Single by Tohoshinki

from the album XV
- B-side: "Daisuki Datta"
- Released: November 21, 2018 (release history)
- Studio: 2018; Avex Studio Azabu (Tokyo, Japan)
- Genre: J-pop; dance;
- Length: 3:16
- Label: Avex Trax
- Songwriters: Chris Wahle; Didrik Thott; Chris Meyer; H.U.B.;
- Producer: Chris Wahle

Tohoshinki singles chronology
| "Road" (2018) | "Jealous" (2018) | "Truth" (2018) |

Music video
- "Jealous" on YouTube

= Jealous (TVXQ song) =

"Jealous" is the 46th Japanese single by South Korean pop duo Tohoshinki, released by Avex Trax on November 21, 2018 as the lead single for Tohoshinki's tenth studio album XV (2019). It was released in three versions – a standard CD single, a limited CD single with a photobook, and a fan club edition exclusively for Tohoshinki's Japanese fan club, Bigeast. The B-side is "Daisuki Datta" (大好きだった), theme song to the 2018 anime Yo-kai Watch: Forever Friends.

"Jealous" was written by Chris Wahle, Didrik Thott, and Chris Meyer, with lyrics by H.U.B. Production was led by Wahle. Tohoshinki premiered a performance of the song at the Saitama Super Arena, the first leg of their Tomorrow Tour on September 26, 2018. Its accompanying music video was released YouTube on October 31, 2018.

The single was a commercial success in Japan, being certified gold by the Recording Industry Association of Japan. It debuted at number one on the Oricon Singles Chart, their first number one single since "Catch Me -If you wanna-" (2013).

==Background and release==
"Jealous" was written by Chris Wahle, Didrik Thott, and Chris Meyer with lyrics by Tohoshinki's frequent collaborator H.U.B. Production was led by Wahle. Tohoshinki performed "Jealous" for the first time in September 2018, on the opening day of their Tomorrow Tour in the Saitama Super Arena. The name of the single was not announced until October 1, 2018. Aside from a standard CD single and an exclusive fanclub edition, the third version included a 24-page booklet that was only made available in first press limited releases.

On October 17, the song was released on Hiroshima FM's GOOD JOG +. Tohoshinki also appeared on the program to promote the single. On October 25, Tohoshinki dropped the single's jacket photos via their official website. Japanese morning publications were the first to break the news that the single's B-side "Daisuki Datta" (大好きだった) would be the theme song to the 2018 anime film Yo-kai Watch: Forever Friends. According to the film's director Shigeru Takahashi, Tohoshinki was chosen for the theme song because of their wide appeal across generations. At its core, Yo-kai Watch is a film about friends and family. Tohoshinki promoted "Daisuki Datta" on the Japanese morning program HayaDOKI. On October 31, Tohoshinki dropped the "Jealous" music video on YouTube. Behind-the-scenes footage was aired on HayaDOKI, Oya!4, BARI Haya! ZIP!, Mezamashi and Asadesu that same day. JIJI Press shared a longer version of the filming process on November 1.

____

* Directive
Rewrite the stretch from "Tohoshinki singles chronology" through "anime Yo-kai Watch: Forever Friends." in the text on "Jealous", putting "booklet" wherever "photobook" appears.

____

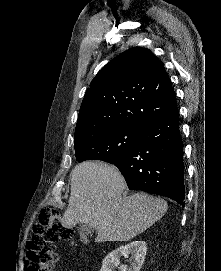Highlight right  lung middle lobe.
Wrapping results in <instances>:
<instances>
[{"instance_id":"1","label":"right lung middle lobe","mask_w":221,"mask_h":271,"mask_svg":"<svg viewBox=\"0 0 221 271\" xmlns=\"http://www.w3.org/2000/svg\"><path fill=\"white\" fill-rule=\"evenodd\" d=\"M142 127L117 125L74 139L78 162L103 160L114 163L125 155L138 141Z\"/></svg>"}]
</instances>
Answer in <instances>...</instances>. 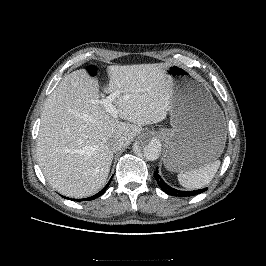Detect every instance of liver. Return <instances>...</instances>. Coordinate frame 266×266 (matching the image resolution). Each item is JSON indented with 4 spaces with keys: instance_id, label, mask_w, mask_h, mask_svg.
I'll return each instance as SVG.
<instances>
[{
    "instance_id": "6515ba94",
    "label": "liver",
    "mask_w": 266,
    "mask_h": 266,
    "mask_svg": "<svg viewBox=\"0 0 266 266\" xmlns=\"http://www.w3.org/2000/svg\"><path fill=\"white\" fill-rule=\"evenodd\" d=\"M169 63L112 65L109 82L99 90L96 77L85 69L65 76L48 96L41 114L37 157L48 183L59 193L83 198L106 183L113 160L108 142L122 136L128 146L142 125L163 121L170 110ZM118 93L114 118L100 103Z\"/></svg>"
}]
</instances>
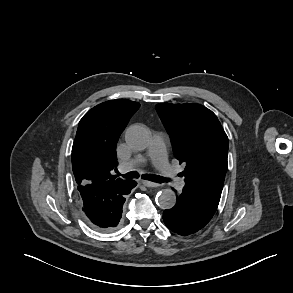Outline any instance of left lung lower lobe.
Instances as JSON below:
<instances>
[{
    "instance_id": "1",
    "label": "left lung lower lobe",
    "mask_w": 293,
    "mask_h": 293,
    "mask_svg": "<svg viewBox=\"0 0 293 293\" xmlns=\"http://www.w3.org/2000/svg\"><path fill=\"white\" fill-rule=\"evenodd\" d=\"M173 208L163 212L165 225L173 232L186 236L203 228L213 217L217 207L184 189L176 195Z\"/></svg>"
}]
</instances>
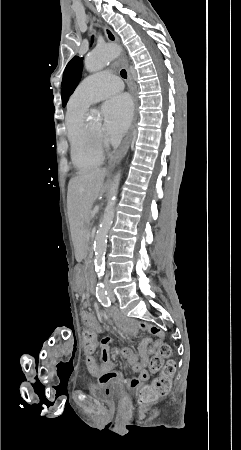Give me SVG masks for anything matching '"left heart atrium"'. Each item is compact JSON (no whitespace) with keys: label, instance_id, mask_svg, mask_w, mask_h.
<instances>
[{"label":"left heart atrium","instance_id":"obj_1","mask_svg":"<svg viewBox=\"0 0 241 450\" xmlns=\"http://www.w3.org/2000/svg\"><path fill=\"white\" fill-rule=\"evenodd\" d=\"M108 114L107 127L110 133L120 137L128 129L133 118V103L127 94H120L105 104Z\"/></svg>","mask_w":241,"mask_h":450}]
</instances>
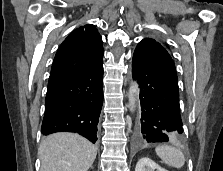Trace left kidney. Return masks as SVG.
Listing matches in <instances>:
<instances>
[{
  "label": "left kidney",
  "mask_w": 223,
  "mask_h": 171,
  "mask_svg": "<svg viewBox=\"0 0 223 171\" xmlns=\"http://www.w3.org/2000/svg\"><path fill=\"white\" fill-rule=\"evenodd\" d=\"M168 171L162 167H160L158 164H156L153 160L147 157L141 158L137 164L135 171Z\"/></svg>",
  "instance_id": "1"
}]
</instances>
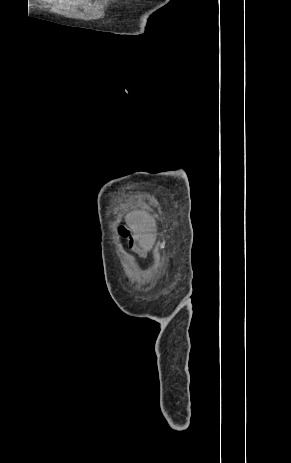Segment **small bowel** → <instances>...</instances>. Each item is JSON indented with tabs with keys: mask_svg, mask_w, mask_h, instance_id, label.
<instances>
[{
	"mask_svg": "<svg viewBox=\"0 0 291 463\" xmlns=\"http://www.w3.org/2000/svg\"><path fill=\"white\" fill-rule=\"evenodd\" d=\"M124 237L130 238L128 234H126ZM129 244L131 249L136 252L140 257H145L146 256V248L139 246L138 242L134 238H130Z\"/></svg>",
	"mask_w": 291,
	"mask_h": 463,
	"instance_id": "c3829d8e",
	"label": "small bowel"
}]
</instances>
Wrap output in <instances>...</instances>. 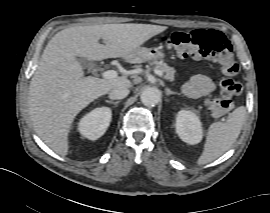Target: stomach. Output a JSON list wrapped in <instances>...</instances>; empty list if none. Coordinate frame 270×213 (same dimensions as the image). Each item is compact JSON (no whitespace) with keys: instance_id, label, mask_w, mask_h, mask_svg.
Returning a JSON list of instances; mask_svg holds the SVG:
<instances>
[{"instance_id":"obj_1","label":"stomach","mask_w":270,"mask_h":213,"mask_svg":"<svg viewBox=\"0 0 270 213\" xmlns=\"http://www.w3.org/2000/svg\"><path fill=\"white\" fill-rule=\"evenodd\" d=\"M165 57L160 48L138 47L130 57V61L134 63H142L150 60H158Z\"/></svg>"}]
</instances>
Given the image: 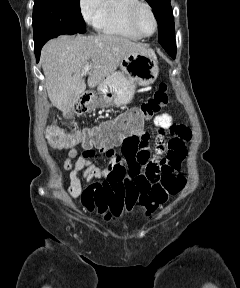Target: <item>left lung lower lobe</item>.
Wrapping results in <instances>:
<instances>
[{"label":"left lung lower lobe","instance_id":"obj_1","mask_svg":"<svg viewBox=\"0 0 240 288\" xmlns=\"http://www.w3.org/2000/svg\"><path fill=\"white\" fill-rule=\"evenodd\" d=\"M172 58H175L176 57V50H166Z\"/></svg>","mask_w":240,"mask_h":288}]
</instances>
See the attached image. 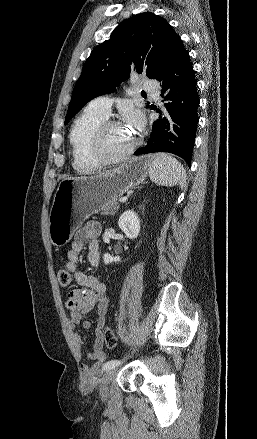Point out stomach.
Listing matches in <instances>:
<instances>
[{
	"label": "stomach",
	"mask_w": 257,
	"mask_h": 439,
	"mask_svg": "<svg viewBox=\"0 0 257 439\" xmlns=\"http://www.w3.org/2000/svg\"><path fill=\"white\" fill-rule=\"evenodd\" d=\"M151 156L133 157L118 167L91 177L62 180L49 215L53 244L69 242L78 226L100 207L141 184L149 173Z\"/></svg>",
	"instance_id": "0dacf381"
}]
</instances>
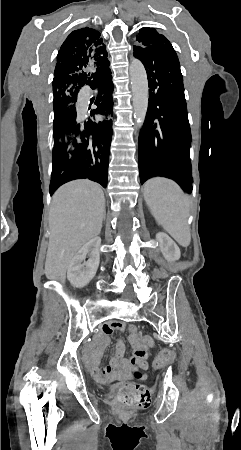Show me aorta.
Segmentation results:
<instances>
[{"label": "aorta", "mask_w": 241, "mask_h": 450, "mask_svg": "<svg viewBox=\"0 0 241 450\" xmlns=\"http://www.w3.org/2000/svg\"><path fill=\"white\" fill-rule=\"evenodd\" d=\"M129 72L135 123L138 128H142L146 118L149 100L147 74L144 65L138 59L132 60Z\"/></svg>", "instance_id": "aorta-1"}]
</instances>
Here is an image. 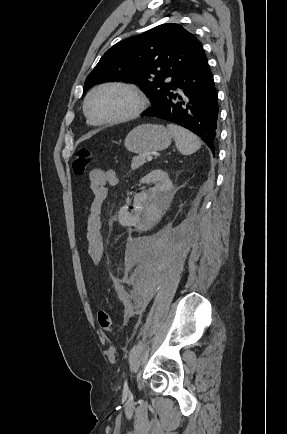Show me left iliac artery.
Masks as SVG:
<instances>
[{"instance_id":"44dca946","label":"left iliac artery","mask_w":287,"mask_h":434,"mask_svg":"<svg viewBox=\"0 0 287 434\" xmlns=\"http://www.w3.org/2000/svg\"><path fill=\"white\" fill-rule=\"evenodd\" d=\"M123 393H124L125 395H127V394L130 393V391H129V387H128V383H127V380H125V382H124Z\"/></svg>"}]
</instances>
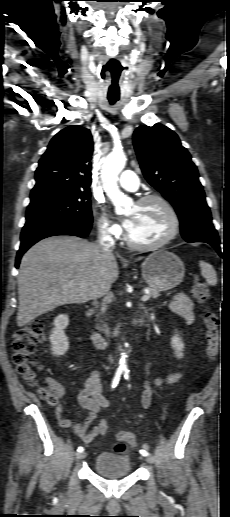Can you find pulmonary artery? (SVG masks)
Masks as SVG:
<instances>
[{
  "mask_svg": "<svg viewBox=\"0 0 230 517\" xmlns=\"http://www.w3.org/2000/svg\"><path fill=\"white\" fill-rule=\"evenodd\" d=\"M119 185L125 190L136 191L139 187V180L133 171L126 170L119 178Z\"/></svg>",
  "mask_w": 230,
  "mask_h": 517,
  "instance_id": "pulmonary-artery-1",
  "label": "pulmonary artery"
}]
</instances>
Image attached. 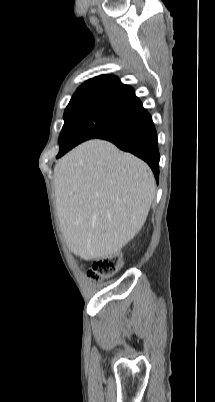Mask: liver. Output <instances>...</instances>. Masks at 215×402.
I'll use <instances>...</instances> for the list:
<instances>
[{
  "mask_svg": "<svg viewBox=\"0 0 215 402\" xmlns=\"http://www.w3.org/2000/svg\"><path fill=\"white\" fill-rule=\"evenodd\" d=\"M53 186L67 247L86 261L117 254L141 230L155 198L149 166L108 141H86L54 167Z\"/></svg>",
  "mask_w": 215,
  "mask_h": 402,
  "instance_id": "1",
  "label": "liver"
}]
</instances>
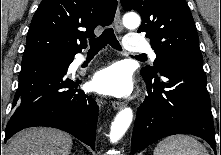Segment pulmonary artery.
Here are the masks:
<instances>
[{"mask_svg":"<svg viewBox=\"0 0 221 155\" xmlns=\"http://www.w3.org/2000/svg\"><path fill=\"white\" fill-rule=\"evenodd\" d=\"M125 49L133 53L148 52L152 59L156 58L155 53L150 49L148 43L139 34H128L124 40ZM86 61L84 56H79L75 60V65H81Z\"/></svg>","mask_w":221,"mask_h":155,"instance_id":"obj_1","label":"pulmonary artery"}]
</instances>
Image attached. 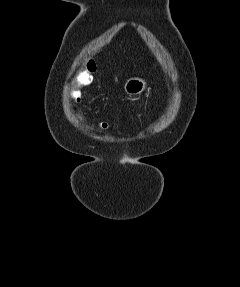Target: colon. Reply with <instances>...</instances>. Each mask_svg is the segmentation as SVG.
Instances as JSON below:
<instances>
[{
	"label": "colon",
	"mask_w": 240,
	"mask_h": 287,
	"mask_svg": "<svg viewBox=\"0 0 240 287\" xmlns=\"http://www.w3.org/2000/svg\"><path fill=\"white\" fill-rule=\"evenodd\" d=\"M95 70V62L91 59L87 60L84 63L82 71L76 75L75 86L67 92V102L69 106L74 110L77 117L85 124H90L92 122V118L82 106L83 99L79 87L91 83L92 73ZM100 126L106 129L109 127V124L107 122H101Z\"/></svg>",
	"instance_id": "1"
}]
</instances>
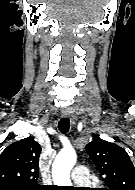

____

* Answer below
Tohoshinki singles chronology
| "Road" (2018) | "Jealous" (2018) | "Truth" (2018) |

Music video
- "Jealous" on YouTube

= Jealous (TVXQ song) =

"Jealous" is the 46th Japanese single by South Korean pop duo Tohoshinki, released by Avex Trax on November 21, 2018 as the lead single for Tohoshinki's tenth studio album XV (2019). It was released in three versions – a standard CD single, a limited CD single with a booklet, and a fan club edition exclusively for Tohoshinki's Japanese fan club, Bigeast. The B-side is "Daisuki Datta" (大好きだった), theme song to the 2018 anime Yo-kai Watch: Forever Friends.